If we implemented the classification manually, we would have to program a new rule:

def label_for(x, y):
    if x < 0 and y > 0:
        return 'o'
    if x > 0 and y < 0:
        return 'x'
+   if x > 0 and y > 0:
+       return 's'

    return '?'

Conclusions

When we use a framework it might be really easy to solve problems using machine learning.

The example problem was easy to implement using if statements. But any input data changes require to adopt the algorithm. Also, in real life scenarios problems are not that simple. For example if we wanted to recognize digits in an image we should program 10 different cases for different digits. Also, if the digit font changes, we would have to adopt code, etc. Using machine learning all we need to do is to train our model with new data. And this is way more scalable.

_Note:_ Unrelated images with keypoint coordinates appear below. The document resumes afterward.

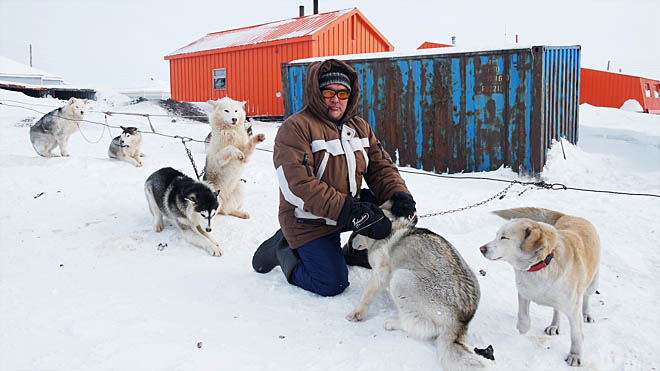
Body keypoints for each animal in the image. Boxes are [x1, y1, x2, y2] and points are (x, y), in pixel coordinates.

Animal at [348, 203, 492, 371]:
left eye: (357, 231)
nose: (350, 242)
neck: (389, 229)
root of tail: (461, 321)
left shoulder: (380, 272)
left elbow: (367, 296)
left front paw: (357, 314)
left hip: (401, 278)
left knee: (421, 327)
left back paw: (393, 323)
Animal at [480, 208, 604, 368]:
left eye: (504, 238)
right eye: (497, 235)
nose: (482, 248)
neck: (541, 264)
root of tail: (572, 216)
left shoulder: (573, 309)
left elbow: (576, 335)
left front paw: (575, 356)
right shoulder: (524, 292)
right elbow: (523, 317)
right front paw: (522, 329)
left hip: (592, 282)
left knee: (587, 296)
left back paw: (587, 314)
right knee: (557, 310)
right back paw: (554, 325)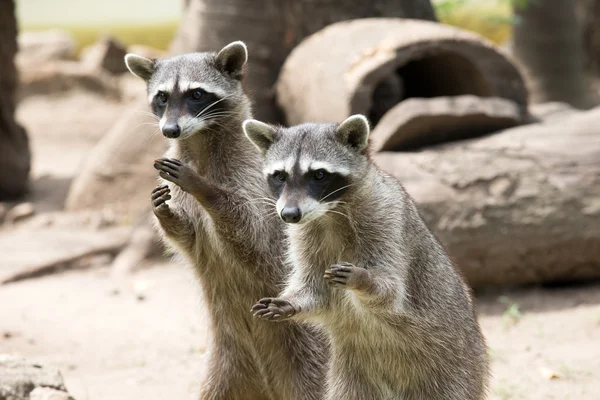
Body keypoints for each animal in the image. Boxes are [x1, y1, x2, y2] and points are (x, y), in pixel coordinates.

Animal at [123, 41, 326, 400]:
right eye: (162, 96)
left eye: (196, 94)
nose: (170, 130)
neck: (200, 142)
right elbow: (187, 238)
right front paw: (164, 213)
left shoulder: (258, 181)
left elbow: (252, 237)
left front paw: (207, 190)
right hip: (225, 366)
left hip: (308, 348)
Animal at [246, 115, 490, 400]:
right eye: (280, 176)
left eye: (319, 175)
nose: (289, 214)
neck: (329, 213)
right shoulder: (304, 236)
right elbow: (315, 290)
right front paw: (290, 302)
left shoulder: (387, 218)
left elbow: (391, 290)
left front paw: (364, 280)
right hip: (352, 375)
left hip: (455, 368)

So machine learning helps to solve a lot of otherwise unsolvable problems. And we don’t really need to understand the maths behind it because there are great tools that do the job for us.

Environment setup

I used the scikit-learn framework with python 3. It depends on a lot of other packages. So if you dont have scikit-learn installed on your machine, I created a Docker container.

Now all you have to do to run your python script in this environment is:

$ docker run -it --rm=true -v `pwd`:/tmp/ml povilasb/scikit-learn python3 /tmp/ml/x_o.py

This command will download Docker image, create a container, run the specified script in it and finally destroy it.